Fat (TAG) is continually broken down and re-synthesized.  The breakdown process is called lipolysis and the lipolysis-synthesis cycle goes on in different places in the body but notably in fat cells.  An interesting thing about fat cells is the way they carry out the cycle. Lipolysis is a simple process but synthesis is complicated.  Speaking in energy terms, it is easy to break down nutrients. It requires energy to put them back together.  To make TAG, either the glycerol or the fatty acid has to be “activated”: so the actual reactive form is a molecule called fatty acyl-coenzyme A or fatty acyl-CoA (pr. Co-A).

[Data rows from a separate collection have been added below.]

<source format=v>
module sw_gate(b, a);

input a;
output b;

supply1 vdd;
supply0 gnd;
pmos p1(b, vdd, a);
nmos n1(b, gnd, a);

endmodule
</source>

Biochemical reactions almost never run by themselves even if energetically favorable but are rather controlled by catalysts, that is, enzymes.  The enzyme that catalyzes the first step in the reaction, a transferase, will not work with glycerol itself.  The enzyme requires a particular form of glycerol, glycerol-phosphate.  The special characteristic of the fat cell is that the required glycerol-phosphate cannot be made directly from glycerol as it can, for example, in the liver which also has an active fatty acid-TAG cycle.  In order to make glycerol phosphate, fat cells require glucose. In the absence of glucose, as in starvation or a low carbohydrate diet, fat synthesis is repressed.  At the same time the enzyme that catalyzes breakdown, hormone-sensitive lipase, is enhanced because it is turned on by glucagon and turned offby insulin (these are the hormones in the term “hormone-sensitive lipase”).  This was the original rationalization for the apparent advantage in a low-carbohydrate diet: without carbohydrate the adipocyte would not be able to supply glycerol-phosphate and the fatty acid-TAG cycle would go largely in one direction: breakdown to produce fatty acids and this is undoubtedly one of the major effects.

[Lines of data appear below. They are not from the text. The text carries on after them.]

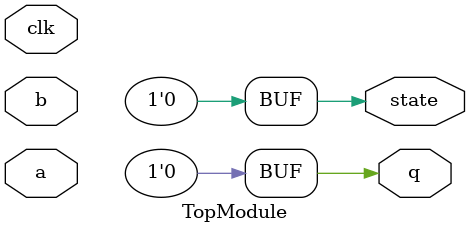
<source format=v>
module TopModule (
  input clk,
  input a,
  input b,
  output q,
  output state
);

  // Default assignments (required for synthesis)
  assign q = 0;
  assign state = 0;

endmodule
</source>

It turns out, however, that the fat cells protect stores of energy in fat by other methods. We now understand that cells run a process called glyceroneogenesis which is a truncated form of gluconeogenesis, the process whereby glucose is synthesized from other nutrients, mostly protein, that is, the process supplies an intermediate in the synthesis of glucose and this can be converted to glycerol-phosphate. Generally, especially if the diet is hypocaloric, the net effect is to break down fat and supply fatty acids as a fuel for other cells.  Fatty acids circulate in the blood bound to a protein called albumin. Under conditions where there is higher carbohydrate, however, and the fatty acids are not being used for fuel, they can stimulate insulin resistance. So, fatty acids in the blood are a good thing if you are breaking down fat to supply energy.  They are not so good if you are over-consuming energy or carbohydrates because, in the presence of insulin, they can lead to insulin resistance.

Summary: triglycerides are made of three fatty acids.  There is a continual fatty acid-TAG cycle that goes on all the time in different cells.  Triglycerides in the blood are carried in lipoprotein particles, chylomicrons, LDL, HDL.  Fatty acids in the blood are carried by the protein albumin.